*WHAT YOU SHOULD DO*
Could you return, exactly as written, only the lines from the one holding "left hip: (131, 301)" through the final line of the records below?

--*--

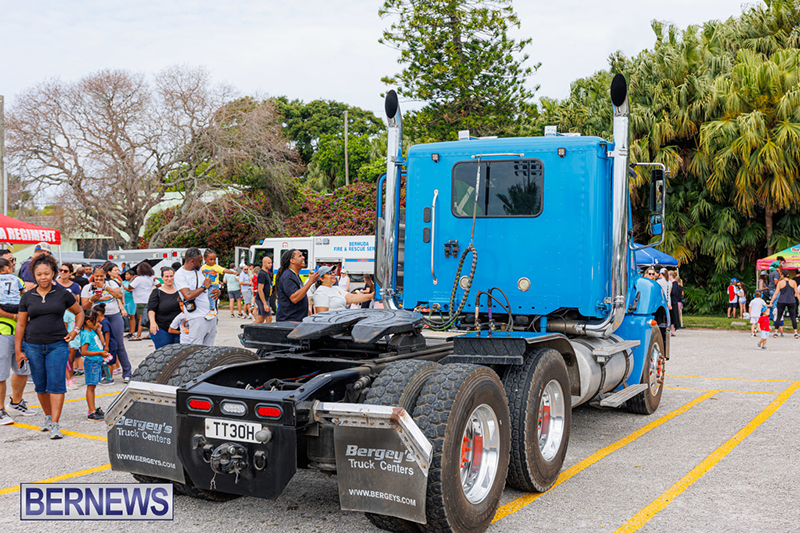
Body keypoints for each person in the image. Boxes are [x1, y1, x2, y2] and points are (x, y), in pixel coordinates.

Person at [16, 254, 84, 439]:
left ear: (53, 273)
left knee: (56, 384)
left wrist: (75, 331)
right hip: (33, 346)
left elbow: (79, 312)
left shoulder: (63, 294)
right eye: (39, 274)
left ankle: (55, 423)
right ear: (34, 275)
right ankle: (47, 416)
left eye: (46, 273)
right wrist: (18, 351)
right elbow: (21, 325)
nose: (43, 277)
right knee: (40, 385)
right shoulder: (27, 297)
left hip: (57, 346)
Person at [0, 249, 35, 421]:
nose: (13, 264)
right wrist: (15, 316)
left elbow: (26, 300)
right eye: (10, 261)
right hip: (3, 332)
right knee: (1, 375)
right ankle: (0, 410)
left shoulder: (18, 280)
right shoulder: (16, 280)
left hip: (21, 333)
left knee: (22, 369)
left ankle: (16, 402)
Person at [81, 265, 131, 383]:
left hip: (114, 315)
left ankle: (127, 373)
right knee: (100, 346)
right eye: (96, 276)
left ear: (105, 275)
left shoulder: (111, 283)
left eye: (101, 276)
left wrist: (104, 287)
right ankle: (105, 375)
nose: (98, 278)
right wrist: (92, 299)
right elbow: (84, 307)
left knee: (119, 345)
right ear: (93, 275)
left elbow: (119, 295)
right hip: (96, 319)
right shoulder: (87, 288)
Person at [174, 247, 219, 346]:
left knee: (209, 349)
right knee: (196, 348)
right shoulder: (180, 275)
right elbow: (187, 295)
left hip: (210, 315)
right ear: (191, 261)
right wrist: (203, 287)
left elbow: (209, 286)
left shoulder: (199, 270)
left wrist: (217, 292)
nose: (202, 263)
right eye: (200, 261)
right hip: (197, 316)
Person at [79, 308, 110, 420]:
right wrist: (99, 353)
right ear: (88, 322)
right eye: (96, 322)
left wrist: (99, 331)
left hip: (96, 362)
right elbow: (84, 352)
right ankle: (91, 411)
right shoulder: (86, 334)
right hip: (91, 363)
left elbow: (102, 343)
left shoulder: (92, 332)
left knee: (93, 386)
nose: (98, 324)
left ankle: (93, 408)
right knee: (91, 387)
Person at [275, 249, 320, 322]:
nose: (303, 257)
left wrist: (307, 311)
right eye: (300, 256)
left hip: (295, 321)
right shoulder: (288, 276)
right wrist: (310, 281)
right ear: (292, 260)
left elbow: (300, 294)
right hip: (289, 322)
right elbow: (294, 298)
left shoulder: (295, 275)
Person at [148, 267, 182, 349]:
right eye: (166, 276)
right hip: (162, 328)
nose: (169, 279)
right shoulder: (157, 292)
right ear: (162, 278)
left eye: (171, 276)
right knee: (163, 353)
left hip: (179, 329)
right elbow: (151, 309)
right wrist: (152, 322)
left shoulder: (180, 291)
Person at [200, 249, 236, 320]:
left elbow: (224, 270)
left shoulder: (216, 267)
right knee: (205, 297)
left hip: (213, 285)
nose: (213, 261)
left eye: (214, 259)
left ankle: (212, 310)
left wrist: (233, 272)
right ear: (205, 259)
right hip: (206, 284)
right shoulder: (203, 267)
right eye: (211, 259)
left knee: (211, 296)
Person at [127, 262, 156, 340]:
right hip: (149, 299)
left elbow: (130, 287)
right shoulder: (151, 277)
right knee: (149, 317)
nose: (137, 269)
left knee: (141, 318)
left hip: (140, 300)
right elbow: (159, 284)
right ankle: (150, 334)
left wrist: (132, 279)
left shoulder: (138, 278)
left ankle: (138, 335)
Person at [769, 269, 800, 339]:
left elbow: (776, 293)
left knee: (779, 316)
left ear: (782, 275)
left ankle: (776, 332)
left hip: (781, 301)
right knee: (793, 317)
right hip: (791, 301)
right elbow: (797, 293)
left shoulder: (780, 283)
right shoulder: (793, 282)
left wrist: (771, 301)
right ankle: (795, 333)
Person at [94, 304, 117, 385]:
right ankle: (106, 376)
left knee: (109, 361)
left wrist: (106, 345)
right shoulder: (101, 322)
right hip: (107, 345)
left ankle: (110, 378)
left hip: (110, 344)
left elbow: (107, 334)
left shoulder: (105, 322)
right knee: (106, 361)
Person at [254, 256, 273, 324]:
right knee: (269, 319)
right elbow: (260, 289)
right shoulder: (262, 274)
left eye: (271, 263)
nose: (270, 264)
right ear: (263, 263)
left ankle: (248, 328)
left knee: (260, 320)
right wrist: (265, 304)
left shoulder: (266, 273)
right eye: (268, 263)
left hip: (264, 298)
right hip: (262, 299)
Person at [122, 269, 137, 335]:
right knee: (125, 316)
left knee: (131, 316)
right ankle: (129, 330)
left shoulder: (134, 282)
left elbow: (131, 290)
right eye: (125, 274)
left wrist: (124, 287)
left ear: (131, 275)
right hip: (125, 301)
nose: (126, 276)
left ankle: (132, 332)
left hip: (131, 301)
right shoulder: (123, 282)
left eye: (127, 274)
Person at [668, 271, 683, 335]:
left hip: (673, 301)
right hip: (672, 301)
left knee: (673, 316)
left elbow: (674, 292)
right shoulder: (672, 283)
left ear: (671, 276)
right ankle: (672, 330)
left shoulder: (674, 283)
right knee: (672, 316)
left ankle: (673, 330)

--*--

*REPLY TO THE EXERCISE*
left hip: (131, 301)
right shoulder: (123, 282)
left eye: (127, 274)
Person at [668, 271, 683, 335]:
left hip: (673, 301)
right hip: (672, 301)
left knee: (673, 316)
left elbow: (674, 292)
right shoulder: (672, 283)
left ear: (671, 276)
right ankle: (672, 330)
left shoulder: (674, 283)
right knee: (672, 316)
left ankle: (673, 330)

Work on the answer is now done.